▸ DOCUMENT PASSAGE:
--------
Monday, October 17, 2011: 8:50 AM
M100 J (Minneapolis Convention Center)
The addition of salt to a colloidal dispersion reduces the energetic barrier for aggregation; however, in the context of protein, salts do not all have the same effect. The Hofmeister series is a qualitative ranking system for ions describing the extent to which an ion will affect a variety of phenomena in solution including (but not limited to) protein solubility, enzyme activity, and colloidal stability. Since protein stability plays an important role in protein misfolding diseases, we test the influence of a host of Hofmeister salts on the aggregation rate of Sup35NM, a model yeast prion protein. Prion proteins are capable of converting from their soluble forms into highly ordered fibrous cross-β aggregates, known as amyloids. This conversion is associated with certain neurodegenerative conditions in mammals, such as Alzheimer disease, and controls heritable phenotypes in yeast. Previously we have studied Sup35NM aggregation in the presence of select anions using the Congo red binding assay and found an inverse Hofmeister trend, where chaotropes strongly stabilize and kosmotropes destabilize. This study confirmed that result and expands on the topic by examining the effect of a wide range of both anions and cations at varying concentrations on the aggregation rate, lag time prior to aggregation and the extent of aggregation of Sup35NM using the fluorescent amyloid binding dye, thioflavine T. We found significant concentration dependence, long lag time and less overall aggregation for chaotropes; whereas, kosmotropes had little or no concentration dependence, very short lag time and almost complete aggregation. Additionally, we studied the surface charge of Sup35NM to examine the stabilization or destabilization that specific ions offer the protein.
--------
▸ TASK BRIEF: Copy the abstract on Hofmeister salts and Sup35NM aggregation word for word, from start to finish. The entries play no part in this work.
--------
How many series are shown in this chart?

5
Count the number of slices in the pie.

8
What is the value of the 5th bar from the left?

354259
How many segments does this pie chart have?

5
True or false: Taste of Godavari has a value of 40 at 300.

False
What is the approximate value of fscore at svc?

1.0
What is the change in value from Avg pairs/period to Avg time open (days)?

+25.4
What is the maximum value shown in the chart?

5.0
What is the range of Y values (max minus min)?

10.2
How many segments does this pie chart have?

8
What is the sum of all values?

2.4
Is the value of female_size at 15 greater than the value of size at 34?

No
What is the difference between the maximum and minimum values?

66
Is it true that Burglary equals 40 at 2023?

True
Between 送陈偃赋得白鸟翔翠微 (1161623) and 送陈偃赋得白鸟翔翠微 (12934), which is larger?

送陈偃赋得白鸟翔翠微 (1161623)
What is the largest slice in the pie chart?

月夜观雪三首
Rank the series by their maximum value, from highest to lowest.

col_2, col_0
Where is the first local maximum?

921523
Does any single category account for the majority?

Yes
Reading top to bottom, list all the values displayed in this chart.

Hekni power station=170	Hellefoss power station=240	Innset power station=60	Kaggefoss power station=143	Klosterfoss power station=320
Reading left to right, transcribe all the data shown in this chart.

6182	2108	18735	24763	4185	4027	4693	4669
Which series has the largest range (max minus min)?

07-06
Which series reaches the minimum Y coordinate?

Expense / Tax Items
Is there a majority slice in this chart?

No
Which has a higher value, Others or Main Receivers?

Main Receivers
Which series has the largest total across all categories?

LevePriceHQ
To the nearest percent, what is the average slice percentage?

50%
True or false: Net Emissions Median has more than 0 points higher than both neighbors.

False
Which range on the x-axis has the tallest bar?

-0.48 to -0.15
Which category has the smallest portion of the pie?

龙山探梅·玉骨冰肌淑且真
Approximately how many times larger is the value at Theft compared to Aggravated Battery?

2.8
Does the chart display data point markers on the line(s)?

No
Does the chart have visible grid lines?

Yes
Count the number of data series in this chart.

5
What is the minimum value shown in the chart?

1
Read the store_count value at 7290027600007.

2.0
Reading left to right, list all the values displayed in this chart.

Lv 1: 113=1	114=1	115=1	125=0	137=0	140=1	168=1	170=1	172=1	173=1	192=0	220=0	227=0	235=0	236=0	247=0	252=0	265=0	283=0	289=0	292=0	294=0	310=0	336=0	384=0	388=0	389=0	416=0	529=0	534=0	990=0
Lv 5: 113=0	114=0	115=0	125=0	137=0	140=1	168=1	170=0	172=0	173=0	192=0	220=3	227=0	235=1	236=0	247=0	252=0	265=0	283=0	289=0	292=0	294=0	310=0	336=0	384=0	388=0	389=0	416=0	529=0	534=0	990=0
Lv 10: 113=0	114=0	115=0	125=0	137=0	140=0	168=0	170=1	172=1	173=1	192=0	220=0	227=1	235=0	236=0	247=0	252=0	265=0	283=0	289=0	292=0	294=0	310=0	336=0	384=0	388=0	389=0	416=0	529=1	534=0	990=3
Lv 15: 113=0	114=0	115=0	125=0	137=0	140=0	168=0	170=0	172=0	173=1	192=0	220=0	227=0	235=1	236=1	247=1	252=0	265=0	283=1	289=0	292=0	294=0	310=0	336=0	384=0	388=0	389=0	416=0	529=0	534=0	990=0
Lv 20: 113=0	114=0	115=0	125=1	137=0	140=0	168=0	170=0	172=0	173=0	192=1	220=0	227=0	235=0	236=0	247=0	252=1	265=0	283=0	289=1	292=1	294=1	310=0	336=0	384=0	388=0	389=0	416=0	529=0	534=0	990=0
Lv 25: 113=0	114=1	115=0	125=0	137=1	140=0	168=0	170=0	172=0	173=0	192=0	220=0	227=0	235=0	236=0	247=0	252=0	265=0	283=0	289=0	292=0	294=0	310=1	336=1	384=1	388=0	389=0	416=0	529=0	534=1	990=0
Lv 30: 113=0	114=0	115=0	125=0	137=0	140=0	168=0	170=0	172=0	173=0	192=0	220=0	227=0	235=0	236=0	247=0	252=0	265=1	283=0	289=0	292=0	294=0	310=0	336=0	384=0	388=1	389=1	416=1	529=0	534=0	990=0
--------
▸ RESPONSE:
Monday, October 17, 2011: 8:50 AM
M100 J (Minneapolis Convention Center)
The addition of salt to a colloidal dispersion reduces the energetic barrier for aggregation; however, in the context of protein, salts do not all have the same effect. The Hofmeister series is a qualitative ranking system for ions describing the extent to which an ion will affect a variety of phenomena in solution including (but not limited to) protein solubility, enzyme activity, and colloidal stability. Since protein stability plays an important role in protein misfolding diseases, we test the influence of a host of Hofmeister salts on the aggregation rate of Sup35NM, a model yeast prion protein. Prion proteins are capable of converting from their soluble forms into highly ordered fibrous cross-β aggregates, known as amyloids. This conversion is associated with certain neurodegenerative conditions in mammals, such as Alzheimer disease, and controls heritable phenotypes in yeast. Previously we have studied Sup35NM aggregation in the presence of select anions using the Congo red binding assay and found an inverse Hofmeister trend, where chaotropes strongly stabilize and kosmotropes destabilize. This study confirmed that result and expands on the topic by examining the effect of a wide range of both anions and cations at varying concentrations on the aggregation rate, lag time prior to aggregation and the extent of aggregation of Sup35NM using the fluorescent amyloid binding dye, thioflavine T. We found significant concentration dependence, long lag time and less overall aggregation for chaotropes; whereas, kosmotropes had little or no concentration dependence, very short lag time and almost complete aggregation. Additionally, we studied the surface charge of Sup35NM to examine the stabilization or destabilization that specific ions offer the protein.